Anchorage Republican Sen. Mia Costello supported an amendment that would have removed the governor’s special disaster powers from the bill while keeping other elements of the legislation. She said instead of declaring a disaster, Alaska should declare victory.
“I believe that this amendment strikes at the golden heart of this bill,” she said. “If this amendment were to pass, it would retain all of the things that the other branch has told us that they need in order to move forward.”
But Juneau Democratic Sen. Jesse Kiehl opposed the amendment. He said the future path of the pandemic is uncertain.
“Our state has taken the steps we needed when we needed them, and not more,” he said. “Occasionally, I may have wanted one or two more, but we have had success thus far. Let’s leave the tools available to the governor, in case we need to reinstate testing at our airports — testing that has caught more than 2,000 cases coming into Alaska.”
The amendment was narrowly defeated by a vote of 9 to 11.
The Legislature faced a tight deadline for getting the bill to Dunleavy’s desk: Alaska will lose $8 million in federal food aid if the governor doesn’t sign the bill into law by Friday.
State Health and Social Services Commissioner Adam Crum sent Senate President Peter Micciche and House Speaker Louise Stutes a letter on April 23 warning them about the deadline.
Before the disaster declaration expired in February, Dunleavy had proposed a similar bill.

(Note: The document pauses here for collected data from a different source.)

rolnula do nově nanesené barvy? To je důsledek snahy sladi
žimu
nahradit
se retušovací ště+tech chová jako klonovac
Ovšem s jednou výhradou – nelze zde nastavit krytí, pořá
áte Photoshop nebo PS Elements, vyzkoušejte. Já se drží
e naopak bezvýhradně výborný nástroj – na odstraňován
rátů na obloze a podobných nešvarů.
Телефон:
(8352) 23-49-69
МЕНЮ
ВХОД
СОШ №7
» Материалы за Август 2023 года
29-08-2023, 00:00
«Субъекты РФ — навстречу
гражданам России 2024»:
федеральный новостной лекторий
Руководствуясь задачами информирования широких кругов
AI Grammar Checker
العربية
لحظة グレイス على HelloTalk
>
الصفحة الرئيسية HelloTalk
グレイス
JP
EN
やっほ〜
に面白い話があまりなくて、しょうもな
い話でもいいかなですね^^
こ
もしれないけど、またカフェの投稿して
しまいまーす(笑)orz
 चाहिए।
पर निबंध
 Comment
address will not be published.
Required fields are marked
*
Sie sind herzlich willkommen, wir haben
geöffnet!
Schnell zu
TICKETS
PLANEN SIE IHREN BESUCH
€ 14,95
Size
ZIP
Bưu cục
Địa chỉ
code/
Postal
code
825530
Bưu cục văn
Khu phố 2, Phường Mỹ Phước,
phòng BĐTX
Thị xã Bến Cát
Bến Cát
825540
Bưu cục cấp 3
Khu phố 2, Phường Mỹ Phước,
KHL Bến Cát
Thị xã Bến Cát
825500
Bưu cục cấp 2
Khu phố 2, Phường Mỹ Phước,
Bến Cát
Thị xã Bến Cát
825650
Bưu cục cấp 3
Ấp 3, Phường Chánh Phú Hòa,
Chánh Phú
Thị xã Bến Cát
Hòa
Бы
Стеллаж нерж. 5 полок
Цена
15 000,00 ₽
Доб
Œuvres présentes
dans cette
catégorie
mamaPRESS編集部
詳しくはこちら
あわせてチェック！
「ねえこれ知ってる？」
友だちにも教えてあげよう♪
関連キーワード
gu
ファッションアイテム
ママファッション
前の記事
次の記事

But after its expiration, Dunleavy said the state no longer needed to be operating under the declaration.
The administration supported different language for the bill, intended to maintain state access to federal funding and the state’s ability to allocate and distribute COVID-19 vaccines.
Even if Dunleavy signs the bill, he will still have the option of ending the disaster declaration.
The bill also would provide Crum with the ability to declare a more limited public health emergency. The only other state operating without a statewide disaster or emergency is Michigan, which is operating under a similar order from its health department.
The six senators who voted against the bill are all Republicans in the majority caucus: Roger Holland, Anchorage; Shelley Hughes, Palmer; Robert Myers, North Pole; Lora Reinbold, Eagle River; Mike Shower, Wasilla; and Costello.
In the House, three minority-caucus Republicans joined the majority in voting to concur to the Senate’s changes: Reps. Mike Cronk, Tok; Bart LeBon, Fairbanks; and Steve Thompson, Fairbanks. Rep. Sara Rasmussen, an Anchorage Republican who is not in a caucus, also voted to concur.